Go through the data below. List every line that holds the word "Example".

- Extracted entries
=== Section Start ===
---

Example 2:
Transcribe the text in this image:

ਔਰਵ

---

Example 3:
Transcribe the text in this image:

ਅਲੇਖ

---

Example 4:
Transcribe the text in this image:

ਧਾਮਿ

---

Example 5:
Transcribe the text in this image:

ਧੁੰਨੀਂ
=== Section End ===
- Written answer
Example 2:
Example 3:
Example 4:
Example 5:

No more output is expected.